Four intriguing matchups for Week 4
Washington at Philadelphia: Donovan McNabb's return to Lincoln Financial Field makes this an obvious must-see, but there are additional elements that have increased its marquee value. One, Michael Vick is emerging from a triumphant debut as the Eagles' official new replacement for McNabb. Two, the Redskins are reeling from an embarrassing loss to St. Louis.
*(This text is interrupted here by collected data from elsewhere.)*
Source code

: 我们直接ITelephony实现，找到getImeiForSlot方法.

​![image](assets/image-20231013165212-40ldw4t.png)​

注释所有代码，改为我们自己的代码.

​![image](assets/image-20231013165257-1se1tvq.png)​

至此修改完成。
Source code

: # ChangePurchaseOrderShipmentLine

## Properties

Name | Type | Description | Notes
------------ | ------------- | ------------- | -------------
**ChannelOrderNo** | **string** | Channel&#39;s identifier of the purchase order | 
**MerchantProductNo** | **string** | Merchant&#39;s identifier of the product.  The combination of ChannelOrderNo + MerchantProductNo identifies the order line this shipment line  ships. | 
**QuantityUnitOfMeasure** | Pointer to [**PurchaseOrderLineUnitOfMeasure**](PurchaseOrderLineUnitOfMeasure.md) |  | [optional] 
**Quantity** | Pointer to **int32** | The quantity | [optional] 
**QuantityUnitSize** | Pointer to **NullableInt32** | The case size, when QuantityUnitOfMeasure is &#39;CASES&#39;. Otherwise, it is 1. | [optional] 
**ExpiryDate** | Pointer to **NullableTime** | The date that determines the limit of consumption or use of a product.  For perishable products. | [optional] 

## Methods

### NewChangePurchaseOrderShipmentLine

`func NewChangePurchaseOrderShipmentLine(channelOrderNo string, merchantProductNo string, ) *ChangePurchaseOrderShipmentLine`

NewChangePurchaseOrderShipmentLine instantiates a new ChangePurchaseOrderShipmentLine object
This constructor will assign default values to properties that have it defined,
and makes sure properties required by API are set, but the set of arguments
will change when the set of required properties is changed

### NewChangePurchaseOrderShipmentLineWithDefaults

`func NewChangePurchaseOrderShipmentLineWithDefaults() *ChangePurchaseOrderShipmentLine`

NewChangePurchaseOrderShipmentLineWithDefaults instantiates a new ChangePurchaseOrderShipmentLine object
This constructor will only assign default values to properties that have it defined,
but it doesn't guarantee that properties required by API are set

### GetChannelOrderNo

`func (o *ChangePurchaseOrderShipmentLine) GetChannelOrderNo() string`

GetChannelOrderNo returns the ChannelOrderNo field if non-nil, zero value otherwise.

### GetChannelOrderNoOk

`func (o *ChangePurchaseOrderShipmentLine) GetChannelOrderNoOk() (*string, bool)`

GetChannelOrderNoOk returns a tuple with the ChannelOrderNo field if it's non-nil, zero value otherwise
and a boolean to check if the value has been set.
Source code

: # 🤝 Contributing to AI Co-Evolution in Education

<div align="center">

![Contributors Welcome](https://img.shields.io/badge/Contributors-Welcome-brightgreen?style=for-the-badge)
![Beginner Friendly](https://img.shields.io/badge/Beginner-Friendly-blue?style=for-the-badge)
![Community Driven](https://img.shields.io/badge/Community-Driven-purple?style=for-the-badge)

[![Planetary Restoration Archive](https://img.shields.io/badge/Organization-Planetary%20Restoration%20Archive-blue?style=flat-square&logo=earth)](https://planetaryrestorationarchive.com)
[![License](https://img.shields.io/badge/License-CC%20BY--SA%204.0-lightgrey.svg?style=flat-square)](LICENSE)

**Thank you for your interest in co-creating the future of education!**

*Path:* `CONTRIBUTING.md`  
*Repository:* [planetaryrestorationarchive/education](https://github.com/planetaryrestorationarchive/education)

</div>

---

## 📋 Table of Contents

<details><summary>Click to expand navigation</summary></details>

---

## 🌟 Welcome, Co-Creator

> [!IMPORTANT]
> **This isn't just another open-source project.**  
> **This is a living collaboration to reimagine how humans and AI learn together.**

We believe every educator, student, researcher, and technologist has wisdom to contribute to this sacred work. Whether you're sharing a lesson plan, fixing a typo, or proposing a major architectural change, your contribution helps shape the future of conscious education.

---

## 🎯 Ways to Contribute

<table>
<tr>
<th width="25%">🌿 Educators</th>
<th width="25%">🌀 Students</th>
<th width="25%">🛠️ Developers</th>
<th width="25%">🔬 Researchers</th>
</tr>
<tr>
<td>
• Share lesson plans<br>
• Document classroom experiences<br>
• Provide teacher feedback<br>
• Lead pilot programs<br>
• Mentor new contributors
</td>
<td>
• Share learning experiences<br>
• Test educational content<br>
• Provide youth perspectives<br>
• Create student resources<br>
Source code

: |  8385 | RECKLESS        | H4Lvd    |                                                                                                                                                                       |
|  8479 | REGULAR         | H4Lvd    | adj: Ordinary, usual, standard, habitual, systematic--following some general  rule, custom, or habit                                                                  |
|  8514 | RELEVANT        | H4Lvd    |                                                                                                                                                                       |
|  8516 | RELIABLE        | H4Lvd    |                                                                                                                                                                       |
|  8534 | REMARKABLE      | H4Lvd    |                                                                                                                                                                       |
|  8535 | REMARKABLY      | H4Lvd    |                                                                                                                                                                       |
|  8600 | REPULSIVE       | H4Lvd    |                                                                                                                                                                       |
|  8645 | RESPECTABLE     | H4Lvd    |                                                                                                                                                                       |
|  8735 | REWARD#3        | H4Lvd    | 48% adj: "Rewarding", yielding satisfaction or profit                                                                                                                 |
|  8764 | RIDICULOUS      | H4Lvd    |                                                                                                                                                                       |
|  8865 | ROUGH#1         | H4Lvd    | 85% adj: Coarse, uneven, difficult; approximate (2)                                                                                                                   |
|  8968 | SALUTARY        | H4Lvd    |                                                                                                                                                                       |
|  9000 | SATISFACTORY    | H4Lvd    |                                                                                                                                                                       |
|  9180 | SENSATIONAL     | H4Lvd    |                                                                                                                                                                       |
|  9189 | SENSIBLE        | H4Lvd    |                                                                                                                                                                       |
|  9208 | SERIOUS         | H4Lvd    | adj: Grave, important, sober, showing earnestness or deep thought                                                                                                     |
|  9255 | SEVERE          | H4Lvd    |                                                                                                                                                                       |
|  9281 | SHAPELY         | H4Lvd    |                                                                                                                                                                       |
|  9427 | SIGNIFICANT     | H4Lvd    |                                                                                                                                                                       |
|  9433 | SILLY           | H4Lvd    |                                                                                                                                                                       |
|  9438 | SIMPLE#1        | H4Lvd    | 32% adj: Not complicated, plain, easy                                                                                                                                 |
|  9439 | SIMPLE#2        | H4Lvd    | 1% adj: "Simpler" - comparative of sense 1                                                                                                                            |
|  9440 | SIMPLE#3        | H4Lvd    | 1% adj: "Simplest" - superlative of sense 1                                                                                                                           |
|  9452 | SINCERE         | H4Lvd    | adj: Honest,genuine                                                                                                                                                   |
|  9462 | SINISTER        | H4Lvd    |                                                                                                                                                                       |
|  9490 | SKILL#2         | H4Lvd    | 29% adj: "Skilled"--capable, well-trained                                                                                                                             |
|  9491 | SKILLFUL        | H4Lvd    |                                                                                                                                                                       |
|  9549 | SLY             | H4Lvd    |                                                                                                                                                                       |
New England at Miami: The Patriots found their offense again. Although it was against the Buffalo Bills' dreadful defense, Brady has to like the fact that the new emphasis on the tight end is coming vs. another opponent that doesn't defend very well against that position (see Dustin Keller's two touchdown catches Sunday night). Henne should again enjoy another big night, but will he blink if he gets into a shootout with one of the greatest quarterbacks of them all?